A second thinning study was carried out on interior live oak (Quercus wislizenii A. DC.) near North Fork, California in Madera County. This was a dense (close to 100 percent canopy cover) that developed after a wildfire 40 years previously. The same three thinning treatment levels were carried out, namely control/unthinned (75 square feet per acre), and a 1/3 and 2/3 thinning. In addition to tree growth, regeneration, and forage production data, acorn yields were also evaluated using the same procedure described above. Figure 2 shows the results of three years of observations on interior live oak acorn production. Thinning resulted in a significantly higher proportion of trees with acorns in all three years surveyed.
Figure 2. Interior live oak acorn production by thinning levels.
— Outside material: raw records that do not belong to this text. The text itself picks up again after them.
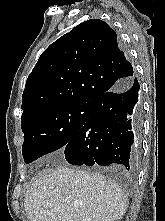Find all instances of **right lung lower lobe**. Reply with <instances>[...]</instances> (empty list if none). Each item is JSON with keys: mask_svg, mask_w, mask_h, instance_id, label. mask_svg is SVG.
<instances>
[{"mask_svg": "<svg viewBox=\"0 0 165 221\" xmlns=\"http://www.w3.org/2000/svg\"><path fill=\"white\" fill-rule=\"evenodd\" d=\"M139 89L133 78L92 100L88 120L64 147L70 164L135 170L142 129Z\"/></svg>", "mask_w": 165, "mask_h": 221, "instance_id": "98d812e1", "label": "right lung lower lobe"}]
</instances>
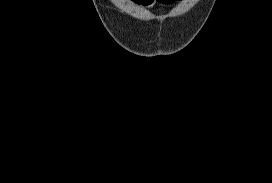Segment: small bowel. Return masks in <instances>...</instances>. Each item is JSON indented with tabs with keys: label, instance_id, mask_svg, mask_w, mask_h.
I'll return each instance as SVG.
<instances>
[{
	"label": "small bowel",
	"instance_id": "obj_1",
	"mask_svg": "<svg viewBox=\"0 0 272 183\" xmlns=\"http://www.w3.org/2000/svg\"><path fill=\"white\" fill-rule=\"evenodd\" d=\"M137 4L145 5V6H150L154 2H159L163 5H170L173 0H133Z\"/></svg>",
	"mask_w": 272,
	"mask_h": 183
}]
</instances>
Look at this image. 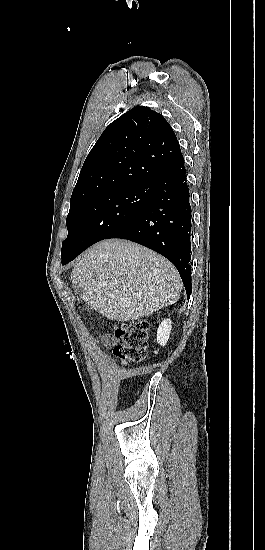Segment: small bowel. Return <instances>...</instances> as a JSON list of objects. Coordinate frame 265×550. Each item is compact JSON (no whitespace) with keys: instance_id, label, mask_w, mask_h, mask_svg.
Returning a JSON list of instances; mask_svg holds the SVG:
<instances>
[{"instance_id":"obj_1","label":"small bowel","mask_w":265,"mask_h":550,"mask_svg":"<svg viewBox=\"0 0 265 550\" xmlns=\"http://www.w3.org/2000/svg\"><path fill=\"white\" fill-rule=\"evenodd\" d=\"M102 342L105 343V344H112L114 343V339H112L111 337L109 336H105L102 338Z\"/></svg>"}]
</instances>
We evaluated the fire history of the blue oak thinning area using fire scars, and found the fire return interval from 1851 to 1966 was 12.8 years (+2.3 years), with no fires on the site since 1966. We might speculate that the historical density of blue oak stands was much lower during the period of regular fires, and the thinning created more open conditions that mimic the effects of a period of frequent, low intensity fires. The live oak stands were quite dense, following 40 years of fire exclusion. The more open stand conditions created by the thinning for both species in these studies resulted in a higher probability that a tree would produce acorns. Blue oak produces acorns that mature in the fall of the first year after spring flowering, while interior live oaks produce acorns that mature in the fall of the second year after flowering. Despite the differences in the physiological processes guiding acorn formation between these two species, these two studies show that thinning may play a key role in the yield of acorns from our oak woodlands.